ほんとなんてことを言ってくれたのでしょう!
朝比奈さん独占欲はやく好きだと気づけー。
そして、ルルを幸せにしてやれー
だって「特別」だし。
やっぱいいですね。るー君シリーズ。
頑張ってください、応援してます。
2008/06/08(Sun)18:33:58 編集
ありがとうございます
こんばんは、天海です。
素敵な小説をありがとうございます。
これからも朝比奈とルルーシュはお互いに癒しの存在であってほしいなと思いました。
というか、朝比奈は自覚してなかったんですね。
無意識での独占欲って可愛くて好きです。
枢木は別ですけど。
これからも、その癒しと独占欲を持ってルルーシュを枢木という名の外敵から護ってあげてください。
次のお話も楽しみにしています。
それでは。
天海 2008/06/08(Sun)22:31:12 編集
無題
今晩は。
枢木は言って良い事と悪い事の区別がつかないんでしょうかね?あなたがやっている事の方がよっぽど親不孝だと思うのに・・・
でも、るーくんの傍に居てくれる人が居てよかったです。
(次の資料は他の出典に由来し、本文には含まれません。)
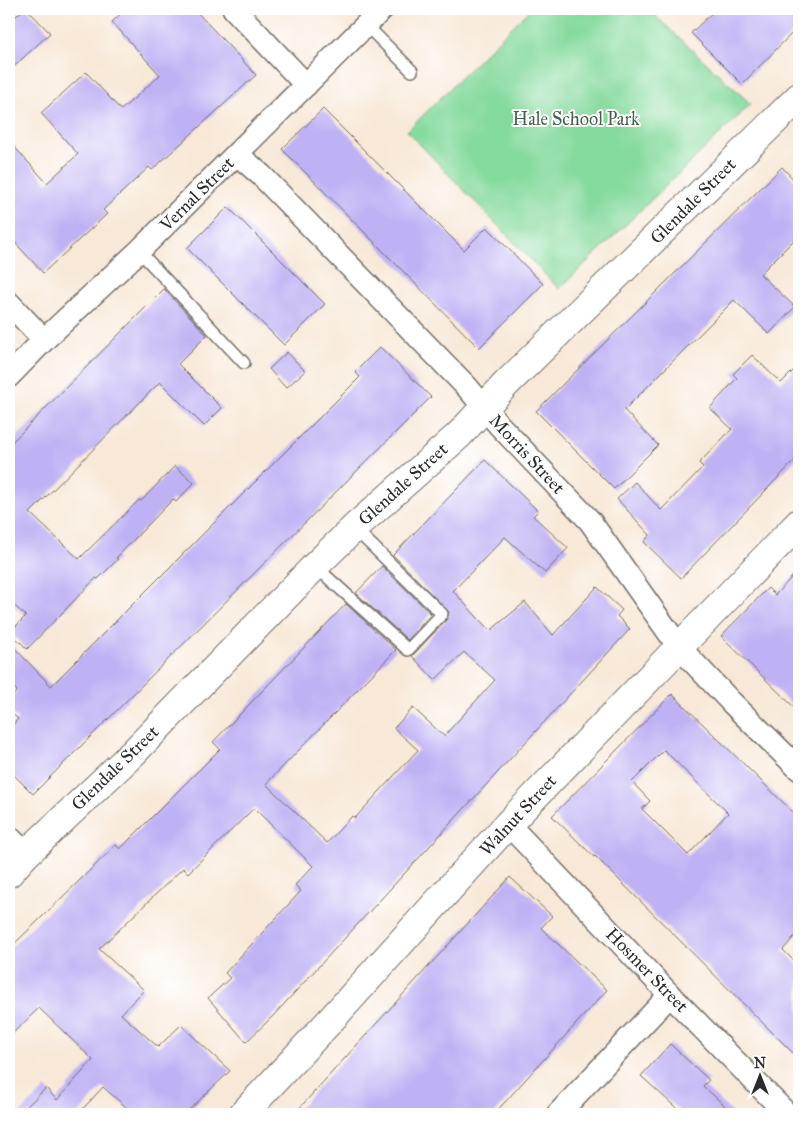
<svg xmlns="http://www.w3.org/2000/svg" width="808" height="1123" viewBox="0 0 808 1123" font-family="'IM FELL Great Primer',serif">
	<style>
		.green { fill: #85da9d; stroke: #588264 }
		.building { fill: #bfb2f4; fill-rule: evenodd }
		.lines { fill: none; stroke-linecap: round; stroke-linejoin: round }
		.service-casing { stroke: #736d67; stroke-width: 14 }
		.minor-casing { stroke: #736d67; stroke-width: 25 }
		.tertiary-casing { stroke: #736d67; stroke-width: 30 }
		.service { stroke: #fff; stroke-width: 11 }
		.minor { stroke: #fff; stroke-width: 22 }
		.tertiary { stroke: #fff; stroke-width: 28 }
		.labels { text-anchor: middle; stroke-width: 4; stroke-linejoin: round; paint-order: stroke }
		.park-label { font-size: 18px; fill: #46604d; stroke: #fff }
		.street-label { font-size: 18px; fill: #2b2b2b; stroke: #fff }
	</style>
	<rect width="100%" height="100%" fill="#fff"/>
	<filter id="ink" filterUnits="userSpaceOnUse"><feTurbulence type="fractalNoise" baseFrequency=".02" numOctaves="2"/><feDisplacementMap in="SourceGraphic" scale="10" xChannelSelector="R" yChannelSelector="G"/><feConvolveMatrix kernelMatrix="1 2 1 2 8 2 1 2 1" color-interpolation-filters="sRGB"/></filter>
	<filter id="wash" filterUnits="userSpaceOnUse"><feTurbulence type="fractalNoise" baseFrequency=".0096" numOctaves="4" result="noise"/><feDisplacementMap in="SourceGraphic" scale="20" xChannelSelector="R" yChannelSelector="G"/><feGaussianBlur stdDeviation="1.12" result="paint"/><feColorMatrix in="noise" values="0 0 0 0 0 0 0 0 0 0 0 0 0 0 0 0 0 1.4 0 .05"/><feComposite in="paint" operator="in"/></filter>
	<g filter="url(#wash)">
		<rect width="100%" height="100%" fill="#f8e8d7"/>
		<path class="green" d="M530,9H648L751,104L559,289L407,131Z"/>
		<g id="blocks">
			<g class="building">
				<path d="M24,9H27L50,33L9,71V22Z"/>
				<path d="M126,9H194L256,75L152,170L149,167L103,210L107,214L43,273L9,236V141L47,183L78,154L41,113L86,72L121,110L160,75L112,22Z"/>
				<path d="M716,9H793L799,15V26L742,84L691,33Z"/>
				<path d="M323,109L464,250L487,227L543,284L479,348L282,149Z"/>
				<path d="M782,167L799,185V235L760,274L795,307L769,334L734,300L624,410L658,445L614,489L536,411Z"/>
				<path d="M228,207L325,304L284,345L187,248Z"/>
				<path d="M164,289L207,335L178,364L222,408L204,426L160,382L30,513L79,559L139,500L141,501L175,466L194,483L176,502L173,499L116,558L118,559L98,579L96,578L27,649L10,632L26,616L9,601V445Z"/>
				<path d="M380,347L431,397L33,794L9,770V729L18,719L9,711V700L17,691L9,682V642L51,686L360,377L355,372Z"/>
				<path d="M287,352L305,371L286,388L269,369Z"/>
				<path d="M752,355L781,383L799,365V456L681,578L644,542L650,535L617,499L635,482L661,510L703,467L699,463L732,429L710,408L737,378L733,374Z"/>
				<path d="M485,460L538,511L533,516L568,548L545,573L505,537L453,591L490,631L525,602L553,635L597,587L622,610L617,616L630,629L273,1016L246,1042L208,998L230,978L225,973L301,891L295,885L313,866L254,808L188,873L183,868L99,949L144,990L121,1014L158,1047L181,1025L230,1071L185,1114H134L103,1087L78,1114H19L46,1088L57,1100L93,1060L39,1008L9,1037V949L116,845L120,849L220,749L213,742L346,604L396,650L266,784L327,843L352,816L355,818L418,750L394,728L413,708L444,736L495,680L464,652L435,680L412,656L447,619L449,612L393,555Z"/>
				<path d="M382,566L431,614L408,640L356,593Z"/>
				<path d="M799,570V712L721,636L768,588L775,595Z"/>
				<path d="M672,694L799,818V931L783,950L799,966V1059L595,856L594,857L552,816ZM664,750L728,813L688,855L642,809L650,801L632,782Z"/>
				<path d="M510,877L552,916L541,928L607,990L494,1114H294Z"/>
				<path d="M670,1044L709,1080L703,1086L734,1114H683L641,1076Z"/>
			</g>
		</g>
	</g>
	<g filter="url(#ink)">
		<use href="#blocks" fill-opacity="0" stroke="#736d67" stroke-width="1"/>
		<g class="lines">
			<g class="service-casing">
				<g id="service">
					<path d="M366,25L412,71"/>
					<path d="M139,251L244,363"/>
					<path d="M315,566L408,650L442,614L354,528"/>
				</g>
			</g>
			<g class="minor-casing">
				<g id="minor">
					<path d="M234,9L306,85"/>
					<path d="M237,154L261,175L467,387L499,425L590,521L679,647L732,703L799,769"/>
					<path d="M9,303L44,340"/>
					<path d="M9,376L44,340L139,251L382,9"/>
					<path d="M508,824L670,995L787,1114"/>
					<path d="M9,837L26,854"/>
					<path d="M558,1114L670,995"/>
				</g>
			</g>
			<g class="tertiary-casing">
				<g id="tertiary">
					<path d="M9,873L26,854L132,754L320,561L354,528L459,435L506,384L799,97"/>
					<path d="M243,1114L328,1023L508,824L799,523"/>
				</g>
			</g>
			<use href="#service" class="service"/>
			<use href="#minor" class="minor"/>
			<use href="#tertiary" class="tertiary"/>
		</g>
	</g>
	<g class="labels">
		<g class="park-label">
			<text x="576" y="125">Hale School Park</text>
		</g>
		<g class="street-label">
			<text transform="translate(197 194) rotate(-45)" y="6">Vernal Street</text>
			<text transform="translate(693 201) rotate(-45)" y="6">Glendale Street</text>
			<text transform="translate(527 454) rotate(47)" y="6">Morris Street</text>
			<text transform="translate(403 484) rotate(-42)" y="6">Glendale Street</text>
			<text transform="translate(115 768) rotate(-44)" y="6">Glendale Street</text>
			<text transform="translate(518 815) rotate(-47)" y="6">Walnut Street</text>
			<text transform="translate(647 970) rotate(46)" y="6">Hosmer Street</text>
		</g>
	</g>
	<rect width="808" height="1123" fill="none" stroke="#fff" stroke-width="30"/>
	<g transform="translate(760 1076)" stroke="#ffffff" stroke-width="4" paint-order="stroke">
	<path d="M0-4L9 19L0 12L-9 19Z" fill="#2b2b2b"/>
	<text y="-8" font-size="14" font-weight="bold" text-anchor="middle" fill="#2b2b2b">N</text>
	</g>
</svg>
朝比奈さんにくっついて安心する、るーくんいいですね!
目指せ!兄から恋人?頑張れ朝比奈さん!
るー君シリーズとっても好きです。これからも影ながら応援しています。
臣近 2008/06/08(Sun)23:00:07 編集
甘えて?
るーくんになんて事をいうのさ!!って感じです。
親不孝って、自分のことを棚上げして…。

るーくんが甘えるなんて…。
朝比奈がいるからなのか、其処まで追い詰められていたのか…。
それとも両方?

『拒絶されることが前程』なんて哀しいですね。
朝比奈さん!!るーくんにもっと甘えることを教えてあげてくださいね。時間を掛けてでも!!
瑠衣 2008/06/09(Mon)00:14:28 編集
にゃはー(´∀`)
後半、人肌恋しいるーくんが可愛いよ。
るーくんへの本当の気持ちに気付き始めた朝比奈さんがいいねぇ(ニヤリ(←キモい)


ス ザ ク の 馬 鹿 野 郎 ! !

……………ハイ。
というわけで、スザクの説教は駄目駄目っすね。
あやつは矛盾ボーイなんで救いようがないです。


私はスザク嫌いじゃないですけど、なんかもう哀れだ。